**Work order A**
From the SimIIR Studio guide, copy word for word the part starting at "1. Setup the" and ending at "requirements.txt && cd ..".
**Work order B**
In the SimIIR Studio guide, which output file holds the detailed logs of the entire search session?
**Work order C**
Continue the SimIIR Studio guide from where it stops.

**Selected text**
○ ○ ○ ○ ○

Monitor progress in real-time

5

View and download results when complete

Step 5: Analyze Results

What to Look For

After the simulation completes, you'll find several output files:

*.queries

All queries generated by each user

*.interaction

Which documents were clicked and viewed

*.log

Detailed logs of the entire search session

*.trec

Results in TREC format for evaluation with standard tools

You've Created Your First Simulation!

You now know how to:

  • • Create user configurations with different components
  • • Set up a simulation file to compare different strategies
  • • Use global variables to securely store API keys
  • • Run simulations and analyze the results

Try experimenting with different components, parameters, and topics to see how they affect search performance!

API Reference

SimIIR Studio provides a REST API wrapper for running simulations at scale programmatically. The API supports asynchronous execution, status tracking, pause/resume, and result retrieval.

Why Use the API?

  • • Run large-scale experiments with multiple users and topics
  • • Execute simulations asynchronously without blocking
  • • Monitor progress and status in real-time
  • • Pause, resume, or stop long-running simulations
  • • Integrate with your existing workflows and tools

Getting Started

1. Setup the API

First, clone and set up the API wrapper locally:

# Clone simIIR framework
git clone https://github.com/simint-ai/simiir-3.git simiir
cd simiir && pip install -r requirements.txt && cd ..

○ ○ ○ ○ ○

**Dataset records**
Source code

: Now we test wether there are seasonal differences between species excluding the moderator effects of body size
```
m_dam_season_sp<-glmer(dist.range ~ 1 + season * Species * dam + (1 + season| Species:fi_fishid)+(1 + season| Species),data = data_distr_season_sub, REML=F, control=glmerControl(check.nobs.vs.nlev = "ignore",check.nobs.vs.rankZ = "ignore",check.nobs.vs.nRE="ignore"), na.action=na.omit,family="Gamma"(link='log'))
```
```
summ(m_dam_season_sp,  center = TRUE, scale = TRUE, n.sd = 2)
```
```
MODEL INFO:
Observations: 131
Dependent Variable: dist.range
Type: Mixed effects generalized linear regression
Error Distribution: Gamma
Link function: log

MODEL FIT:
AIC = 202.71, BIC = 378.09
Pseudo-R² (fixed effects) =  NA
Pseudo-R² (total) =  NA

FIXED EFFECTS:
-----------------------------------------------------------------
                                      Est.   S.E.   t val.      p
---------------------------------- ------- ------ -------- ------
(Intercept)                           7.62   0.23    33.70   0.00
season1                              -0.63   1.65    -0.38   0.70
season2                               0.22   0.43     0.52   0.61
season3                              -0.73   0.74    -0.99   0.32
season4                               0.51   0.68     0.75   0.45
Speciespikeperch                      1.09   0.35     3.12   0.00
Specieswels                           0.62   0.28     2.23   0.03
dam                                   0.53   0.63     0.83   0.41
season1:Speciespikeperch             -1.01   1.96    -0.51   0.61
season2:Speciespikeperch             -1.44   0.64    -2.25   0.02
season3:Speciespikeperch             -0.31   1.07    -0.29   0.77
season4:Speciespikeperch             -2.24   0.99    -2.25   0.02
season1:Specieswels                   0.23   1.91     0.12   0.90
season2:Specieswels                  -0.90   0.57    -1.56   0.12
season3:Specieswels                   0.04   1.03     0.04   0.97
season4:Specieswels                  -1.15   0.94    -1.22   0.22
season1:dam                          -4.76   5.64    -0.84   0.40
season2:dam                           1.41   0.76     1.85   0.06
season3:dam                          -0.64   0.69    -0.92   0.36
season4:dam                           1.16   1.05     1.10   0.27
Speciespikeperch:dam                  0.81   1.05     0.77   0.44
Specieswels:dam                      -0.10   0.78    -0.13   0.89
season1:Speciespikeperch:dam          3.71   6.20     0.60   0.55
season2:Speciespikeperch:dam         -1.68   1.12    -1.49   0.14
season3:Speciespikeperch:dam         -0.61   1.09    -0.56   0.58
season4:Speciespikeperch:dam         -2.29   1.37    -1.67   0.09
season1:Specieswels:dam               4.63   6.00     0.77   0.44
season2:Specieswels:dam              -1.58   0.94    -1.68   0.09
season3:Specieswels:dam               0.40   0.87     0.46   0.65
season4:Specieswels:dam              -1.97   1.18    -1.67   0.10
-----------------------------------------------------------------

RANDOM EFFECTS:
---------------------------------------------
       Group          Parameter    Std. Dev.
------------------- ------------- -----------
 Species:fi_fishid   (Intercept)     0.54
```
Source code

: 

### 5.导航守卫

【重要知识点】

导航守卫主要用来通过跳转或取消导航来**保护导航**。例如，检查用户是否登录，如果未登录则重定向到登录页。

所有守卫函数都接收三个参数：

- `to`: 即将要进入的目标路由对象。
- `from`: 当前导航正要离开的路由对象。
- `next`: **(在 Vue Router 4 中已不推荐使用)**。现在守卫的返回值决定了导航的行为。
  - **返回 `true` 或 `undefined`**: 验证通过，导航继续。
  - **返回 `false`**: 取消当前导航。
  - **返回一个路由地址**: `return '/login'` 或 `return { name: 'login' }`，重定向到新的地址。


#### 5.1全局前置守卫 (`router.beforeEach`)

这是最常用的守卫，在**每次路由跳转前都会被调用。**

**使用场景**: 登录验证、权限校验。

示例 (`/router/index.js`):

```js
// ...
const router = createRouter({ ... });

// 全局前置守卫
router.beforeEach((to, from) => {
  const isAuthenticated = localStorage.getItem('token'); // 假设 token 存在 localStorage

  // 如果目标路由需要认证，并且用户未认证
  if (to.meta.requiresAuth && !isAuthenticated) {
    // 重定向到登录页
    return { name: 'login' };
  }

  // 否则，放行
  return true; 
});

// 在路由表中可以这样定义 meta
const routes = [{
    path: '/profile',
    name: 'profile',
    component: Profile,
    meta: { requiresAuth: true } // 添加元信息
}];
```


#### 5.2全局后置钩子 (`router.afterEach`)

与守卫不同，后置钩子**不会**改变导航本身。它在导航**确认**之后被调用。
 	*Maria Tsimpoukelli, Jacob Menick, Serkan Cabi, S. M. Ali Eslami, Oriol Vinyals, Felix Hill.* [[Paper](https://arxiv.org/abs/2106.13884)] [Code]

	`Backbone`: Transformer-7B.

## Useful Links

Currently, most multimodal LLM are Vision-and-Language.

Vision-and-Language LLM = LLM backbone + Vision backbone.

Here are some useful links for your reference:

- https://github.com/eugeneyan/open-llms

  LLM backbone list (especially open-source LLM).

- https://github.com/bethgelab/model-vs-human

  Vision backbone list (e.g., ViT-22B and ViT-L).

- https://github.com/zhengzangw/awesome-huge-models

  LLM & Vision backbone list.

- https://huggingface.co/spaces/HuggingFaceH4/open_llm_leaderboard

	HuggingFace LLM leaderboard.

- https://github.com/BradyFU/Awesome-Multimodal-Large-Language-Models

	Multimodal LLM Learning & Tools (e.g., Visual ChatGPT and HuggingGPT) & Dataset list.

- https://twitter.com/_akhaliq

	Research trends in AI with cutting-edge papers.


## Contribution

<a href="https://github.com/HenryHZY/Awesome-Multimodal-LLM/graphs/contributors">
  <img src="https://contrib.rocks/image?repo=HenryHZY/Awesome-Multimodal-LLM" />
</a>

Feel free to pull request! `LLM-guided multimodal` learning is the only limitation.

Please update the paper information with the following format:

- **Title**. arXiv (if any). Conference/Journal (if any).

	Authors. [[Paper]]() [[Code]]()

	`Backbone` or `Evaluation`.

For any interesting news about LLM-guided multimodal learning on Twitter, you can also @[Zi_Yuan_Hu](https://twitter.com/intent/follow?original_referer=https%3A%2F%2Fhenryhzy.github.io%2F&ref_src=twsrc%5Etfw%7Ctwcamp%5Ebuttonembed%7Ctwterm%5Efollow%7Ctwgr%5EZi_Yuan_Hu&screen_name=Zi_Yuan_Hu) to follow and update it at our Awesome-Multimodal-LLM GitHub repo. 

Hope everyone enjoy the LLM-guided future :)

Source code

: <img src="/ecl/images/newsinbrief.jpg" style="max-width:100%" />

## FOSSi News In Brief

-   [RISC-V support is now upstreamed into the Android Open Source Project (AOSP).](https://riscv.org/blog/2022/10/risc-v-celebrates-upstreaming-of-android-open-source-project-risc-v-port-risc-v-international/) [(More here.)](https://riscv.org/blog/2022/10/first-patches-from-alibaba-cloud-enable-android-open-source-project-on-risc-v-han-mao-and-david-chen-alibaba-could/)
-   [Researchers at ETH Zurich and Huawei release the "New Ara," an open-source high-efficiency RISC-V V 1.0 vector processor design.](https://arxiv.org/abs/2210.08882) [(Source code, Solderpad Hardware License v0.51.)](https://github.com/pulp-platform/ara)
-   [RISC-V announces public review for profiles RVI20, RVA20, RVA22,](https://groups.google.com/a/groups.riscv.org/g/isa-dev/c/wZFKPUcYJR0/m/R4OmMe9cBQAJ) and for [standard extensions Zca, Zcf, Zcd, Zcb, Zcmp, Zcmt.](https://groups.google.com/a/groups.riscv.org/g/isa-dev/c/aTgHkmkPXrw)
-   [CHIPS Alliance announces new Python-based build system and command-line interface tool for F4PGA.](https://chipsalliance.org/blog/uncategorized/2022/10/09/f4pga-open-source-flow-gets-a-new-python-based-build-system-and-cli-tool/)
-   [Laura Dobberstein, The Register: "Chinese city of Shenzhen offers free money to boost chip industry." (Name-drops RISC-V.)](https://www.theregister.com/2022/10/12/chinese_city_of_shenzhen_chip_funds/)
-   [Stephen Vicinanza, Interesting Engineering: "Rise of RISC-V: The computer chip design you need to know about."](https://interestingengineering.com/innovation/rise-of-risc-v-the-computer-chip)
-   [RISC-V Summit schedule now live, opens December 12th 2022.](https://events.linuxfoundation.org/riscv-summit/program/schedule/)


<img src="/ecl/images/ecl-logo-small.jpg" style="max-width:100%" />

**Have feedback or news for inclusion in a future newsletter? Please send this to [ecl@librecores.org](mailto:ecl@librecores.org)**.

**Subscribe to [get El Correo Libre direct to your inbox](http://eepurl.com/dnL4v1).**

○ ○ ○ ○ ○

**Result A**
1. Setup the API

First, clone and set up the API wrapper locally:

# Clone simIIR framework
git clone https://github.com/simint-ai/simiir-3.git simiir
cd simiir && pip install -r requirements.txt && cd ..

**Result B**
The *.log file.

**Result C**
# Navigate to API directory and install
cd simiir-api
poetry install

# Configure environment (use absolute paths)
cat > .env << 'EOF'
SIMIIR_REPO_PATH=/absolute/path/to/simiir
SIMIIR_PYTHON_PATH=/absolute/path/to/simiir
SIMIIR_DATA_PATH=/absolute/path/to/simiir/example_data
EOF

# Start the API server
poetry run simiir-api

Key Endpoints

POST/simulations/

Create a new simulation with XML configuration

Request Body:

{
  "name": "My Experiment",
  "description": "Testing query strategies",
  "config_content": "<?xml version='1.0'?>...",
  "users": ["user1", "user2"],
  "topics": ["topic1", "topic2"],
  "metadata": {
    "experiment_type": "query_comparison"
  }
}

POST/simulations/{id}/start

Start executing a simulation

Starts the simulation asynchronously. Returns immediately with updated status.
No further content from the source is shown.